Kaynak Metin:
ŞARTLAR AYNI OLSA YİNE “GRİNİN 50 TONU”NU ÇEKERİM
◊ Chris Martin ile ilişkiniz hakkında söylemek istediğiniz bir şey var mı?
- Hayır yok! Teşekkürler sorduğun için (gülüyor).
◊ Dünyayı sarsan “Grinin 50 Tonu”nu sorayım. Geriye dönüp baktığınızda “Bugün olsa yine yapardım” diyor musunuz?
- O filmler benim için hem öğretici hem de eğlenceli bir deneyimdi. Sektör, kendim ve sette işbirliği yapmak hakkında çok şey öğrendim. Tekrar yapar mıydım? Eğer o dönemki şartlar altında olsam yapardım, çünkü o filmler kariyerimi çok farklı yerlere taşıdı. Dirençli olmayı öğretti. Şimdi yoluma engeller çıksa bile daha dirençliyim.
◊ İzlediğin en korkunç film hangisiydi?
- Haberler! Evet, haberler...
Cevabım bu!
TILDA SWINTON: BiZ OYUNCU DEĞiL MODELiZ
◊ 1977’deki ilk film tamamen korku türündeydi. Yeni uyarlama ise dönemin politik, sosyal olaylarını da anlatıyor.
- Evet Dario Argento ile Luca Guadagnino’nun “Suspiria”sı arasında farklar var. Dario’nun filmi bir fanusun içindeki masal.
Dönemin olaylarıyla ilgili herhangi bir his yansıtılmamış. Bu filmde fantezinin içine o dönemin gerçekleri de eklendi. Çünkü 1977 Almanya’sı oldukça ilginç bir dönem, bunu izleyiciye göstermek istedik.
◊ Siz filmde üç ayrı karakteri canlandırıyorsunuz. Aynaya bakınca gerçek yüzünden eser görmemek nasıl bir his? Gerçi daha önce de yaşadınız bunu ama...
- En sevdiğim şey! Fransız yönetmen Robert Bresson’un en büyük hayranıyım diyebilirim. O, oyuncularına asla “oyuncu” demezdi, onlara “model” derdi. Çünkü filmlerdeki gerçek insanlar onlar değildir.

Veri Kümesi:
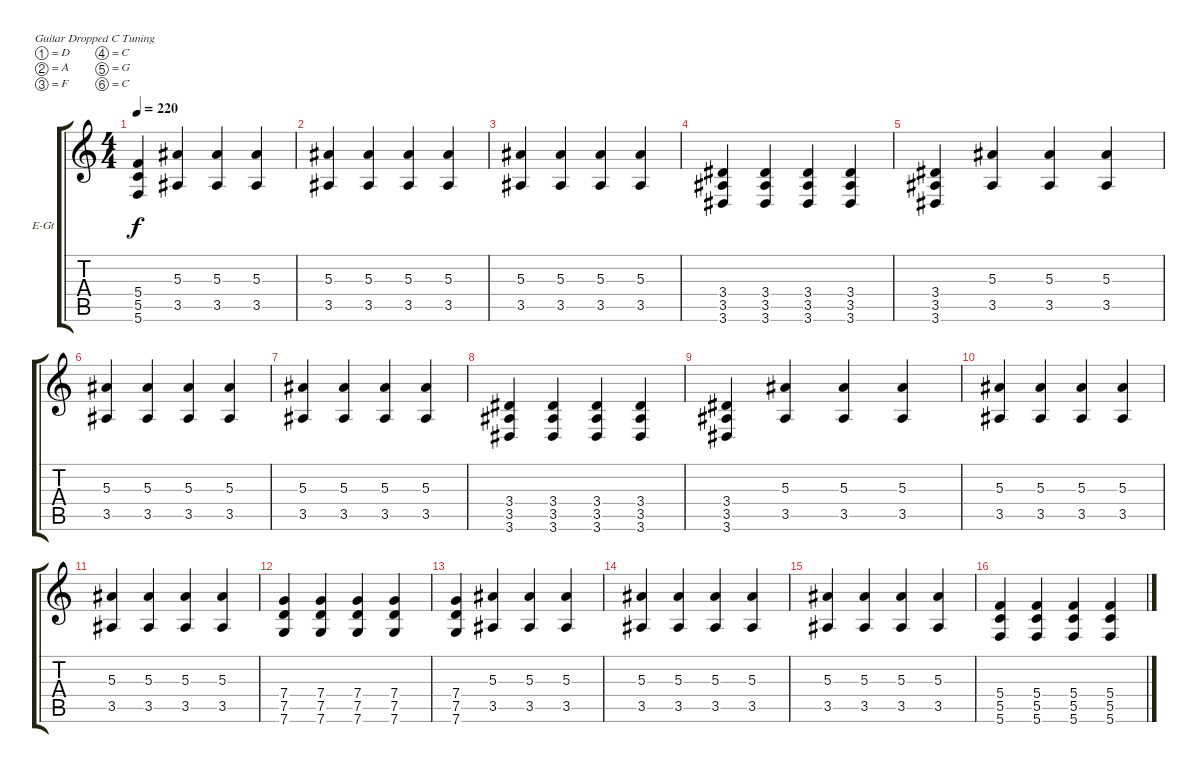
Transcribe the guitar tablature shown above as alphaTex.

\bracketExtendMode groupsimilarinstruments
\firstSystemTrackNameOrientation horizontal
\otherSystemsTrackNameOrientation horizontal
\track ("Rhythm" "E-Gt") {instrument distortionguitar}
\staff {score tabs}
\tuning (D4 A3 F3 C3 G2 C2)
\ts (4 4)
\tempo 220
\clef g2
\ks c
(5.4 5.5 5.6).4{dy f} (5.3 3.5).4 (5.3 3.5).4 (5.3 3.5).4 |
(5.3 3.5).4 (5.3 3.5).4 (5.3 3.5).4 (5.3 3.5).4 |
(5.3 3.5).4 (5.3 3.5).4 (5.3 3.5).4 (5.3 3.5).4 |
(3.4 3.5 3.6).4 (3.4 3.5 3.6).4 (3.4 3.5 3.6).4 (3.4 3.5 3.6).4 |
(3.4 3.5 3.6).4 (5.3 3.5).4 (5.3 3.5).4 (5.3 3.5).4 |
(5.3 3.5).4 (5.3 3.5).4 (5.3 3.5).4 (5.3 3.5).4 |
(5.3 3.5).4 (5.3 3.5).4 (5.3 3.5).4 (5.3 3.5).4 |
(3.4 3.5 3.6).4 (3.4 3.5 3.6).4 (3.4 3.5 3.6).4 (3.4 3.5 3.6).4 |
(3.4 3.5 3.6).4 (5.3 3.5).4 (5.3 3.5).4 (5.3 3.5).4 |
(5.3 3.5).4 (5.3 3.5).4 (5.3 3.5).4 (5.3 3.5).4 |
(5.3 3.5).4 (5.3 3.5).4 (5.3 3.5).4 (5.3 3.5).4 |
(7.4 7.5 7.6).4 (7.4 7.5 7.6).4 (7.4 7.5 7.6).4 (7.4 7.5 7.6).4 |
(7.4 7.5 7.6).4 (5.3 3.5).4 (5.3 3.5).4 (5.3 3.5).4 |
(5.3 3.5).4 (5.3 3.5).4 (5.3 3.5).4 (5.3 3.5).4 |
(5.3 3.5).4 (5.3 3.5).4 (5.3 3.5).4 (5.3 3.5).4 |
(5.4 5.5 5.6).4 (5.4 5.5 5.6).4 (5.4 5.5 5.6).4 (5.4 5.5 5.6).4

İstekler:
**a)** Suspiria röportajına göre Robert Bresson oyuncularına ne derdi?
**b)** Suspiria röportajında yeni uyarlamaya dönemin gerçeklerinin neden eklendiğini bir ila üç cümleyle açıklayın.
**c)** Lütfen Suspiria röportajını son cümleden itibaren sürdürün.
Veriler başka bir kaynaktan alınmıştır.

Sıralı Yanıtlar:
**a)** Onlara "model" derdi.

**b)** Yeni "Suspiria"da fantezinin içine 1977'nin gerçekleri de eklendi. Bunun nedeni, 1977 Almanya'sının oldukça ilginç bir dönem olması ve bunun izleyiciye gösterilmek istenmesiydi.

**c)**
EVET GARİP GÖRÜNÜYORUM AMA BENİ RAHATSIZ ETMİYOR
◊ Tilda Swinton adı hem oyunculuğu, hem tarzı hem de görünümüyle klişeden çok uzak, cesur bir kadın hissi uyandırıyor hep...
- Teşekkür ederim. İnsanların böyle güzel tanımlamalarını biraz utangaç ve çekingen karşılıyorum. Nasıl cevap vermem gerektiğini de bilmiyorum. Çünkü benim cesaretim başkası için sıradan olabilir. O yüzden gerçekten ne söylemeliyim bilmiyorum.
◊ Farklı bir görüntünüz var. Çocukken ya da iş hayatınızda, görünümünüzden dolayı rahat hissetmediğiniz anlar oldu mu?
- Belki Los Angeles için benzersiz bir görünümüm var ama ailemde herkes benim gibidir biliyor musun? Büyüdüğüm yerde de bana benzeyen çok kişi vardı. Oyunculuk yapmaya ilk başladığım zamanları hatırlıyorum. Çekimlere rimel sürmeden gitmiştim, insanların yüzünde korku ifadesi görmüştüm. Evet garip görünüyorum ama bu garip görüntüm beni rahatsız etmiyor. Seviyorum. Belki 11-12 yaşlarımda görüntümle bu kadar mutlu değildim. Yaşlanmanın bir güzel yanı da bu, garip görüntün bile rahatsız etmiyor artık beni.